L’economista francese Jacques Sapir si dice certo che l’Italia starebbe progettando un piano per uscire dall’euro entro l’estate del 2015. La notizia bomba è stata riportata sul blog dell’economista, da sempre grande nemico della moneta unica europea, che l’avrebbe ricavata da un seminario organizzato dal Partito Democratico cui ha partecipato all’inizio di novembre.

La certezza che l’Italia voglia tirarsi fuori dall’Euro sembra derivare da alcuni dettagli che gli avrebbero rivelato quelli che lui definisce i consiglieri economici del governo di Matteo Renzi (qui il post originale); questi sarebbero molto pessimisti sull’avvenire dell’Italia e stimano che: “Se non ci sarà quest’inverno un forte cambiamento della politica economica tedesca, l’Italia non avrà altra possibilità che uscire dall’euro verso l’estate 2015“.
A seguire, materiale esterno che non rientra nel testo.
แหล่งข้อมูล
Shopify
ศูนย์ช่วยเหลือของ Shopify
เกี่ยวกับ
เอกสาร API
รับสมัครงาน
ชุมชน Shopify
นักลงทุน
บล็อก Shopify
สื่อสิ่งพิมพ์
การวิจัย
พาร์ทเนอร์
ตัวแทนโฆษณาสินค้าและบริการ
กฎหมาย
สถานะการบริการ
Ovviamente si tratta solo di parole riferite da Sapir e che al momento non hanno trovato alcun riscontro ufficiale. Interessante, però, dare uno sguardo all’analisi che l’economista francese ha tracciato sulle conseguenze che la Francia subirebbe qualora l’Italia dovesse uscire dalla moneta unica. Sapir scrive che se l’Italia uscisse dall’euro, a quel punto dovrebbe farlo anche il suo Paese e la medesima cosa avverrebbe se fosse la Francia a tirarsi fuori dalla moneta unica – in quel caso sarebbe l’Italia a seguire i cugini d’oltralpe.

D’altra parte è pur vero, però, che nel Partito Democratico sono in molti a non essere favorevoli all’euro, come, ad esempio, Stefano Fassina e probabilmente anche Gianni Cuperlo, che ha partecipato al convengo che si è tenuto poco tempo fa a Montesilvano organizzato da uno degli esponenti anti euro più accesi, il professor Alberto Bagnai.